Lessons from Biden’s vice presidency
For a blueprint of a Kamala Harris vice presidency, it’s appropriate to examine Mr Biden’s own tenure in the role.
Like Ms Harris, Mr Biden was a senator. Unlike Ms Harris — who only arrived to the Capitol as a freshman in 2017 — he had been there for decades before Barack Obama tapped him for the job in 2008.
Whereas Mr Biden’s predecessor, Dick Cheney, operated in a semi-autonomous workspace separate from the Oval Office and had unprecedented control over a certain portfolio of issues such as Middle Eastern Affairs, Mr Biden was an essential adviser on virtually every one of Mr Obama’s key decisions.

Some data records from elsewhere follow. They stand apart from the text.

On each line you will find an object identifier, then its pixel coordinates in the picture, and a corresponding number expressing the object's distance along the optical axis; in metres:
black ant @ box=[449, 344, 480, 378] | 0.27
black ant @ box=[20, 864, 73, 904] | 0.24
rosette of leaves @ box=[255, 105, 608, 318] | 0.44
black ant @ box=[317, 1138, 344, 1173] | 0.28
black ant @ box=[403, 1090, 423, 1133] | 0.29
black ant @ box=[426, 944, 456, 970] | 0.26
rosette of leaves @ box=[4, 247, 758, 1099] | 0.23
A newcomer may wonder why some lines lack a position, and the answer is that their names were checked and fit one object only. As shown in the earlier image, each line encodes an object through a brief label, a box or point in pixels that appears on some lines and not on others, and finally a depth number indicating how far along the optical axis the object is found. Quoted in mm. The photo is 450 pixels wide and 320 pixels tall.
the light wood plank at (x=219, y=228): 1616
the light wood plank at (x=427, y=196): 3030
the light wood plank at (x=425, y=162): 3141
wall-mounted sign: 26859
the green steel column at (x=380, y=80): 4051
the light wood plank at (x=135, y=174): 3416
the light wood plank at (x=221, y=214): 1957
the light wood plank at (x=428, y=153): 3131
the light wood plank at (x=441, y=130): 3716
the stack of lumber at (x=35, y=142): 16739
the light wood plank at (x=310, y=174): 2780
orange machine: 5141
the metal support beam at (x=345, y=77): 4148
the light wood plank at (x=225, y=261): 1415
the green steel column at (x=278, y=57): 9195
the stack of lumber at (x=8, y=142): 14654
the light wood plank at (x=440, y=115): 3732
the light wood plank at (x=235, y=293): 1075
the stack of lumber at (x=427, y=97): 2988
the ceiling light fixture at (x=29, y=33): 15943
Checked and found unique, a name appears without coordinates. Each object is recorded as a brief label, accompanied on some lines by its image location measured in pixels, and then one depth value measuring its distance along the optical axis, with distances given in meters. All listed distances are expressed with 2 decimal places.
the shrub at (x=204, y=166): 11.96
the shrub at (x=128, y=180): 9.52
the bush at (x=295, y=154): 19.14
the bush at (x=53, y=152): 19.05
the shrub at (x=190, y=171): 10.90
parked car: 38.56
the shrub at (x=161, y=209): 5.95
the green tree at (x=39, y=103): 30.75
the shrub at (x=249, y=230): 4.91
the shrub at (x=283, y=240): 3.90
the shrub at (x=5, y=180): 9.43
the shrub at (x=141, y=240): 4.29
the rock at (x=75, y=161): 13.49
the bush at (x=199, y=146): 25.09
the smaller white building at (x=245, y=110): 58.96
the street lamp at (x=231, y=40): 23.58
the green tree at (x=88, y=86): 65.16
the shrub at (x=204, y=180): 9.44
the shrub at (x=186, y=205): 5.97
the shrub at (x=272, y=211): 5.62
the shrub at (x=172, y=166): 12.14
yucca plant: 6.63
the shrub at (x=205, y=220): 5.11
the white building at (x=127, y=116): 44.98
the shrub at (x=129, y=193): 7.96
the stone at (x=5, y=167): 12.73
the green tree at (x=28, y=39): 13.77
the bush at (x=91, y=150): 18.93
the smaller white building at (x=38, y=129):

As chair of Mr Obama’s presidential transition team, Mr Biden mined his vast network of DC connections to help Mr Obama — a relative newcomer to the capital — staff his administration, a long and daunting task whenever control of the White House flips from one party to the other.
He was an essential voice opposing the administration’s surge of US troops to Afghanistan in 2009, a policy battle he ultimately lost to Secretary of State Hillary Clinton, who convinced Mr Obama of the plan’s prudence.
He served as the president’s liaison to the Senate on several key bills, including the sweeping 2010 health care overhaul known as “Obamacare.”
There were, of course, limits to Mr Biden’s power as vice president. The six-term senator’s reputation as a good ol’ boy from the chamber’s bygone era of friendly bipartisanship could not bridge the vast divide between his boss and Mitch McConnell, the Republican leader in the Senate who vowed to make Mr Obama a one-term president by blocking his policy initiatives and political appointments at virtually every step.
The Obama presidency suffered from gridlock under divided government for six of Mr Obama’s eight years in power.
Ms Harris, who has been one of the most progressive senators since arriving in Washington, isn’t exactly known for her bipartisan record.
Electorally, that ideological purity as a lawmaker may not be a bad thing.
Ms Steigerwalt believes the choice of Ms Harris was meant to energise the Democratic base, not to convince independent swing voters to vote for a Biden-Harris ticket.
“Those are the voters you really need to turn out,” Ms Steigerwalt said.
“Studies find that elections are not generally won by persuading a bunch of undecided voters, but rather by getting those who support you to actually go and cast their ballots,” she said.